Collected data
******
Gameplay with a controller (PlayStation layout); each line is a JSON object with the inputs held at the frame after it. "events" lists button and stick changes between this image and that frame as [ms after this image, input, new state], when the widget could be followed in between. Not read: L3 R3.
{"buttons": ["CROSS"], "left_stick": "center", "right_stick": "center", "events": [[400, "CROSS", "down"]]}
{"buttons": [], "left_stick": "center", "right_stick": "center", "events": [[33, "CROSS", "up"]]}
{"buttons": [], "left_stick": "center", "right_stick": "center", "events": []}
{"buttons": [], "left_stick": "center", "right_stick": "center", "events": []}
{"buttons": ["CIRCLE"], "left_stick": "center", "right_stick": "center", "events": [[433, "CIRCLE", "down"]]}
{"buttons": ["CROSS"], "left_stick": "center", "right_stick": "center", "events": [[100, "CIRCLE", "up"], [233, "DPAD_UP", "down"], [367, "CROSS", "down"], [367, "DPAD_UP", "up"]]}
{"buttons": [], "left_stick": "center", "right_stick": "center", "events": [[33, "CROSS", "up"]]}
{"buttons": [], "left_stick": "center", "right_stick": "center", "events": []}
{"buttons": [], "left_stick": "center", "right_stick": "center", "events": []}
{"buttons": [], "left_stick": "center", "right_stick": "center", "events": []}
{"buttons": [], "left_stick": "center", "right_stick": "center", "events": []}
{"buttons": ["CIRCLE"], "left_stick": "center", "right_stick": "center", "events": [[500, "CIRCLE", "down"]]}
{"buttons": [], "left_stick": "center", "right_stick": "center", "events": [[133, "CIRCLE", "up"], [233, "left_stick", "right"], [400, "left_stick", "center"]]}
******
[WORK REQUEST]:
Write only the number of lines in the data where the string "CIRCLE" can be found.

[RESPONSE TO THIS TASK]:
4